◆ WHAT THIS TASK INVOLVES ◆
Transcribe the entries below exactly as they appear.

··· RECORDS FOR THE EXERCISE ···

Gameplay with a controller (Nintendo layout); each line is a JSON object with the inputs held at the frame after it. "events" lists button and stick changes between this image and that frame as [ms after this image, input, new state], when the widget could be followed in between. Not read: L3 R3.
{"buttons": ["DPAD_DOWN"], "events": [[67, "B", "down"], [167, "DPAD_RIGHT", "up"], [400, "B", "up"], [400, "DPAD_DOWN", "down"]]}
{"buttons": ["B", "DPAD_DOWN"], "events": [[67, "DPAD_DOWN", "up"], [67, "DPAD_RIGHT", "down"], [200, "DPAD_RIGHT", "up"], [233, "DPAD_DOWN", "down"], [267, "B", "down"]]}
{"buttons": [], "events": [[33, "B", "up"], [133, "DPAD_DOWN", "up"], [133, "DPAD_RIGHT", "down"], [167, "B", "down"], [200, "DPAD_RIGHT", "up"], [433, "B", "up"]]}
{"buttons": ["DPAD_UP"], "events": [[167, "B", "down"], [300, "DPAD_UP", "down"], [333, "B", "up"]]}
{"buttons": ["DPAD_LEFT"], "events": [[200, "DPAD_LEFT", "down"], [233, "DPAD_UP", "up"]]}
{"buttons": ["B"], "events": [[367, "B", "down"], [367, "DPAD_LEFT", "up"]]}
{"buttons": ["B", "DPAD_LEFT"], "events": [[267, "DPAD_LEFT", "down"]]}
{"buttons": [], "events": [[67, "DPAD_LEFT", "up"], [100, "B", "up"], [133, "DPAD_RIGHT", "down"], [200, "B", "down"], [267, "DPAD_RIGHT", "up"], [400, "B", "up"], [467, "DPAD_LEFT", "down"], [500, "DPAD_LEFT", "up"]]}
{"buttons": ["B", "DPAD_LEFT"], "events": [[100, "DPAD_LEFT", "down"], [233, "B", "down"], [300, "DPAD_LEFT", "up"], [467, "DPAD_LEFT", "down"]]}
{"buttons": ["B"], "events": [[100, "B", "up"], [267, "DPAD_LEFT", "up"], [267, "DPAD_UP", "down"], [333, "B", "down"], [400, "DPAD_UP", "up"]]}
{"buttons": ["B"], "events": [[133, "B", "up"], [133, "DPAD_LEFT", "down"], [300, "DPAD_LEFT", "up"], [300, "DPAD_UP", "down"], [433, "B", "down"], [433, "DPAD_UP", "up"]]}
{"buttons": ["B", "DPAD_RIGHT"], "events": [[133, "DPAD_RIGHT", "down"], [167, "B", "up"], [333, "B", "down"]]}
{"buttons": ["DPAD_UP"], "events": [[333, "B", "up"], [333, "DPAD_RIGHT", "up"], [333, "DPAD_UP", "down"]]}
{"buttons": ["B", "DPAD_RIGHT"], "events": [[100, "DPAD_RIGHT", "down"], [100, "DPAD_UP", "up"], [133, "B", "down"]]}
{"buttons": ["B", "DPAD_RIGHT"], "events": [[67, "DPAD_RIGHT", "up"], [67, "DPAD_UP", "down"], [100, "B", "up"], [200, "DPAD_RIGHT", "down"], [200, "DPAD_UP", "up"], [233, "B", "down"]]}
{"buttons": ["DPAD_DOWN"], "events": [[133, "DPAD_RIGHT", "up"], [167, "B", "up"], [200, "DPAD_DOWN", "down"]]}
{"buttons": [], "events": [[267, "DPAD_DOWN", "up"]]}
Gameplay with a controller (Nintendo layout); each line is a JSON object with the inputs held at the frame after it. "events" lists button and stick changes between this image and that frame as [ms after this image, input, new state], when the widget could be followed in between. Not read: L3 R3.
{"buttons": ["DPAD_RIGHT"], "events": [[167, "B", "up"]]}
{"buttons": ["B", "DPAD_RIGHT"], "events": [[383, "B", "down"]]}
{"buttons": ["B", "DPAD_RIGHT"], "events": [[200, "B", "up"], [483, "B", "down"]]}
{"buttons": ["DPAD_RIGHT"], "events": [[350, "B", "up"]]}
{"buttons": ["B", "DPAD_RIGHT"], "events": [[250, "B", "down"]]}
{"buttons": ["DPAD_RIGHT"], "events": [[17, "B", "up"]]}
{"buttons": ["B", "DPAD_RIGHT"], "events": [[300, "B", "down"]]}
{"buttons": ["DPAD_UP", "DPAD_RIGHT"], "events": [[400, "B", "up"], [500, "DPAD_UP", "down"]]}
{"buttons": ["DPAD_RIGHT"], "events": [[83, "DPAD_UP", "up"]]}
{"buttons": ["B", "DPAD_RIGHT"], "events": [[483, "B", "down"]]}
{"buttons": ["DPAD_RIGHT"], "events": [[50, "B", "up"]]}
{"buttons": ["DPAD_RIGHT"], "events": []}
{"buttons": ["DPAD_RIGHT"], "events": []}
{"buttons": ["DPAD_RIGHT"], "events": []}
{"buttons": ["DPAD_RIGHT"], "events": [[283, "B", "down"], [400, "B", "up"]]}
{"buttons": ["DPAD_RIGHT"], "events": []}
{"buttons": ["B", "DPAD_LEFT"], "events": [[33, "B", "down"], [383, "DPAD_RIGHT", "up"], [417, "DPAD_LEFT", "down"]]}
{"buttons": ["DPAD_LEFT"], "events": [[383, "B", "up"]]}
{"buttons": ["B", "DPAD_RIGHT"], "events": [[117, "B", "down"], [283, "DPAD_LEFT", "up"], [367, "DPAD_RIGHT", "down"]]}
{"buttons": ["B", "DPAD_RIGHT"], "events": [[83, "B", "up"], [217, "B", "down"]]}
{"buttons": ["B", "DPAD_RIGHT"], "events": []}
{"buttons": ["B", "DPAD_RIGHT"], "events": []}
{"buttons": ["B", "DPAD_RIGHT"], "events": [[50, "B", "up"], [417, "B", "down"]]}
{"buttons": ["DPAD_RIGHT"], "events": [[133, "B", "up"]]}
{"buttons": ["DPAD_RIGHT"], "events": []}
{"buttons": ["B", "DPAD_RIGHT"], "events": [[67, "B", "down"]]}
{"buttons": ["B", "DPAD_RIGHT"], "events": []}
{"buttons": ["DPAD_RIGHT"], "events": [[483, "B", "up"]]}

···

◆ ANSWER FOR THIS EXERCISE ◆
Gameplay with a controller (Nintendo layout); each line is a JSON object with the inputs held at the frame after it. "events" lists button and stick changes between this image and that frame as [ms after this image, input, new state], when the widget could be followed in between. Not read: L3 R3.
{"buttons": ["DPAD_DOWN"], "events": [[67, "B", "down"], [167, "DPAD_RIGHT", "up"], [400, "B", "up"], [400, "DPAD_DOWN", "down"]]}
{"buttons": ["B", "DPAD_DOWN"], "events": [[67, "DPAD_DOWN", "up"], [67, "DPAD_RIGHT", "down"], [200, "DPAD_RIGHT", "up"], [233, "DPAD_DOWN", "down"], [267, "B", "down"]]}
{"buttons": [], "events": [[33, "B", "up"], [133, "DPAD_DOWN", "up"], [133, "DPAD_RIGHT", "down"], [167, "B", "down"], [200, "DPAD_RIGHT", "up"], [433, "B", "up"]]}
{"buttons": ["DPAD_UP"], "events": [[167, "B", "down"], [300, "DPAD_UP", "down"], [333, "B", "up"]]}
{"buttons": ["DPAD_LEFT"], "events": [[200, "DPAD_LEFT", "down"], [233, "DPAD_UP", "up"]]}
{"buttons": ["B"], "events": [[367, "B", "down"], [367, "DPAD_LEFT", "up"]]}
{"buttons": ["B", "DPAD_LEFT"], "events": [[267, "DPAD_LEFT", "down"]]}
{"buttons": [], "events": [[67, "DPAD_LEFT", "up"], [100, "B", "up"], [133, "DPAD_RIGHT", "down"], [200, "B", "down"], [267, "DPAD_RIGHT", "up"], [400, "B", "up"], [467, "DPAD_LEFT", "down"], [500, "DPAD_LEFT", "up"]]}
{"buttons": ["B", "DPAD_LEFT"], "events": [[100, "DPAD_LEFT", "down"], [233, "B", "down"], [300, "DPAD_LEFT", "up"], [467, "DPAD_LEFT", "down"]]}
{"buttons": ["B"], "events": [[100, "B", "up"], [267, "DPAD_LEFT", "up"], [267, "DPAD_UP", "down"], [333, "B", "down"], [400, "DPAD_UP", "up"]]}
{"buttons": ["B"], "events": [[133, "B", "up"], [133, "DPAD_LEFT", "down"], [300, "DPAD_LEFT", "up"], [300, "DPAD_UP", "down"], [433, "B", "down"], [433, "DPAD_UP", "up"]]}
{"buttons": ["B", "DPAD_RIGHT"], "events": [[133, "DPAD_RIGHT", "down"], [167, "B", "up"], [333, "B", "down"]]}
{"buttons": ["DPAD_UP"], "events": [[333, "B", "up"], [333, "DPAD_RIGHT", "up"], [333, "DPAD_UP", "down"]]}
{"buttons": ["B", "DPAD_RIGHT"], "events": [[100, "DPAD_RIGHT", "down"], [100, "DPAD_UP", "up"], [133, "B", "down"]]}
{"buttons": ["B", "DPAD_RIGHT"], "events": [[67, "DPAD_RIGHT", "up"], [67, "DPAD_UP", "down"], [100, "B", "up"], [200, "DPAD_RIGHT", "down"], [200, "DPAD_UP", "up"], [233, "B", "down"]]}
{"buttons": ["DPAD_DOWN"], "events": [[133, "DPAD_RIGHT", "up"], [167, "B", "up"], [200, "DPAD_DOWN", "down"]]}
{"buttons": [], "events": [[267, "DPAD_DOWN", "up"]]}
Gameplay with a controller (Nintendo layout); each line is a JSON object with the inputs held at the frame after it. "events" lists button and stick changes between this image and that frame as [ms after this image, input, new state], when the widget could be followed in between. Not read: L3 R3.
{"buttons": ["DPAD_RIGHT"], "events": [[167, "B", "up"]]}
{"buttons": ["B", "DPAD_RIGHT"], "events": [[383, "B", "down"]]}
{"buttons": ["B", "DPAD_RIGHT"], "events": [[200, "B", "up"], [483, "B", "down"]]}
{"buttons": ["DPAD_RIGHT"], "events": [[350, "B", "up"]]}
{"buttons": ["B", "DPAD_RIGHT"], "events": [[250, "B", "down"]]}
{"buttons": ["DPAD_RIGHT"], "events": [[17, "B", "up"]]}
{"buttons": ["B", "DPAD_RIGHT"], "events": [[300, "B", "down"]]}
{"buttons": ["DPAD_UP", "DPAD_RIGHT"], "events": [[400, "B", "up"], [500, "DPAD_UP", "down"]]}
{"buttons": ["DPAD_RIGHT"], "events": [[83, "DPAD_UP", "up"]]}
{"buttons": ["B", "DPAD_RIGHT"], "events": [[483, "B", "down"]]}
{"buttons": ["DPAD_RIGHT"], "events": [[50, "B", "up"]]}
{"buttons": ["DPAD_RIGHT"], "events": []}
{"buttons": ["DPAD_RIGHT"], "events": []}
{"buttons": ["DPAD_RIGHT"], "events": []}
{"buttons": ["DPAD_RIGHT"], "events": [[283, "B", "down"], [400, "B", "up"]]}
{"buttons": ["DPAD_RIGHT"], "events": []}
{"buttons": ["B", "DPAD_LEFT"], "events": [[33, "B", "down"], [383, "DPAD_RIGHT", "up"], [417, "DPAD_LEFT", "down"]]}
{"buttons": ["DPAD_LEFT"], "events": [[383, "B", "up"]]}
{"buttons": ["B", "DPAD_RIGHT"], "events": [[117, "B", "down"], [283, "DPAD_LEFT", "up"], [367, "DPAD_RIGHT", "down"]]}
{"buttons": ["B", "DPAD_RIGHT"], "events": [[83, "B", "up"], [217, "B", "down"]]}
{"buttons": ["B", "DPAD_RIGHT"], "events": []}
{"buttons": ["B", "DPAD_RIGHT"], "events": []}
{"buttons": ["B", "DPAD_RIGHT"], "events": [[50, "B", "up"], [417, "B", "down"]]}
{"buttons": ["DPAD_RIGHT"], "events": [[133, "B", "up"]]}
{"buttons": ["DPAD_RIGHT"], "events": []}
{"buttons": ["B", "DPAD_RIGHT"], "events": [[67, "B", "down"]]}
{"buttons": ["B", "DPAD_RIGHT"], "events": []}
{"buttons": ["DPAD_RIGHT"], "events": [[483, "B", "up"]]}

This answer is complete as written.